Cap total request and limit accumulation per namespace to prevent runaway over-requesting across teams.

apiVersion: v1
kind: ResourceQuota
metadata:
  name: team-quota
spec:
  hard:
    requests.cpu: "20"
    requests.memory: 40Gi
    limits.cpu: "80"
    limits.memory: 160Gi

Step 6: Build Continuous Feedback Loops

Right-sizing is not a one-time exercise. As workloads evolve, their resource profiles change. Build dashboards that surface the request-to-usage gap on a per-namespace and per-team basis. Review them as part of regular capacity planning cycles. Alert when a namespace's average utilization-to-request ratio drops below 20%, which indicates systematic over-requesting.


Enterprise Capacity Implications

Platform teams at larger organizations consistently run into two failure modes:

Over-requesting tends to emerge from teams that have experienced throttling or OOMKill events. The instinctive fix is to increase requests and limits. Without feedback loops or quotas, this produces clusters where nodes look full but average utilization is 10-20%.

Under-requesting tends to emerge from developer-facing platforms where teams are optimizing for fast scheduling or minimizing resource quota consumption. Pods land on nodes they'll overwhelm at runtime, and problems surface as intermittent latency and autoscaler puzzles.

Both are management and observability problems as much as they are technical ones.


Mature Platform Practices

Organizations that get this right typically introduce several layers of guardrails:

LimitRanges define default and minimum requests at the namespace level. Pods deployed without resource declarations get sensible defaults rather than BestEffort class and unbounded consumption.
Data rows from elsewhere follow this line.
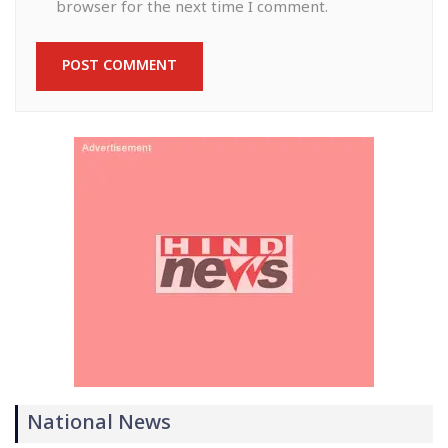
browser for the next time I comment.
National News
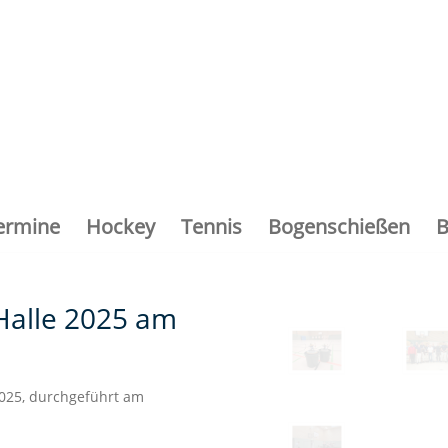
ermine
Hockey
Tennis
Bogenschießen
B
Halle 2025 am
2025, durchgeführt am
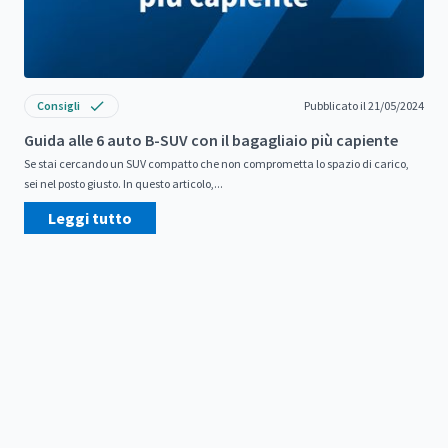
Consigli
Pubblicato il 21/05/2024
Guida alle 6 auto B-SUV con il bagagliaio più capiente
Se stai cercando un SUV compatto che non comprometta lo spazio di carico,
sei nel posto giusto. In questo articolo,...
Leggi tutto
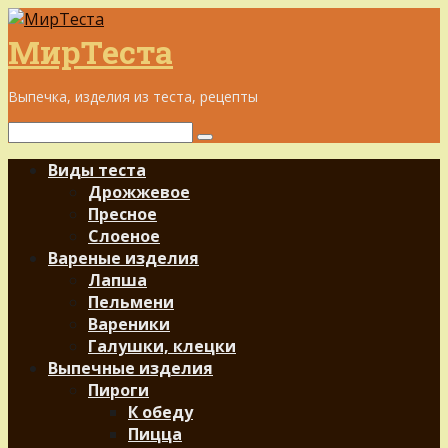
Перейти
к
МирТеста
контенту
Выпечка, изделия из теста, рецепты
Поиск:
Виды теста
Дрожжевое
Пресное
Слоеное
Вареные изделия
Лапша
Пельмени
Вареники
Галушки, клецки
Выпечные изделия
Пироги
К обеду
Пицца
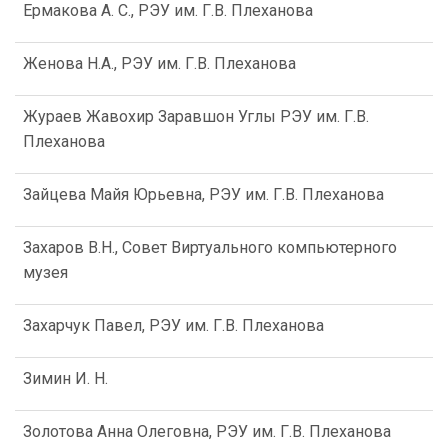
Ермакова А. С., РЭУ им. Г.В. Плеханова
Женова Н.А., РЭУ им. Г.В. Плеханова
Жураев Жавохир Заравшон Углы РЭУ им. Г.В.
Плеханова
Зайцева Майя Юрьевна, РЭУ им. Г.В. Плеханова
Захаров В.Н., Совет Виртуального компьютерного
музея
Захарчук Павел, РЭУ им. Г.В. Плеханова
Зимин И. Н.
Золотова Анна Олеговна, РЭУ им. Г.В. Плеханова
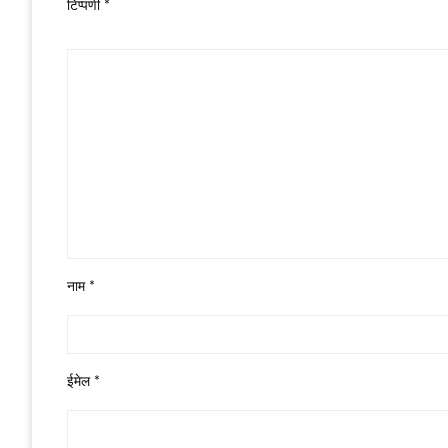
टिप्पणी
*
नाम
*
ईमेल
*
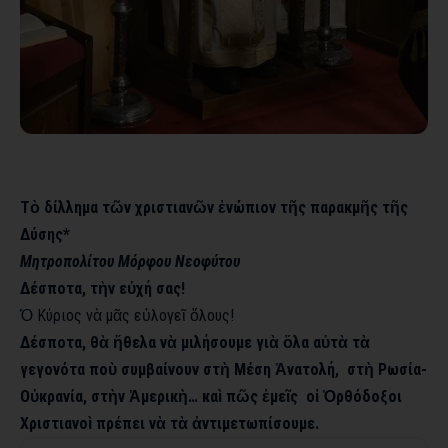
Τὸ δίλλημα τῶν χριστιανῶν ἐνώπιον τῆς παρακμῆς τῆς
Δύσης*
Μητροπολίτου Μόρφου Νεοφύτου
Δέσποτα, τὴν εὐχή σας!
Ὁ Κύριος νὰ μᾶς εὐλογεῖ ὅλους!
Δέσποτα, θὰ ἤθελα νὰ μιλήσουμε γιὰ ὅλα αὐτὰ τὰ
γεγονότα ποὺ συμβαίνουν στὴ Μέση Ἀνατολή, στὴ Ρωσία-
Οὐκρανία, στὴν Ἀμερικὴ… καὶ πῶς ἐμεῖς οἱ Ὀρθόδοξοι
Χριστιανοὶ πρέπει νὰ τὰ ἀντιμετωπίσουμε.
ResourceQuotas cap the total requests and limits a namespace can accumulate, preventing any single team from consuming disproportionate cluster capacity.

Request vs. usage dashboards expose the gap between what Pods declare and what they actually use. Prometheus metrics like kube_pod_container_resource_requests and container_cpu_usage_seconds_total make this straightforward to visualize.

VPA in recommendation mode can surface right-sized request values based on historical usage without automatically modifying running Pods. It provides data-driven tuning rather than guesswork.

Scheduled right-sizing reviews: teams periodically review their request configurations against actual metrics and adjust. This is a process question, not just a tooling one.


Key Takeaway

The scheduler makes placement decisions based on what a Pod guarantees it needs (requests). It has no visibility into what a Pod might consume at peak (limits). Getting requests right is not an optimization. It is foundational to cluster stability, cost efficiency, and autoscaler correctness.

Limits protect neighbors and prevent runaway processes. Requests protect scheduling accuracy and cluster economics. Both matter, but they operate at different layers and serve different purposes.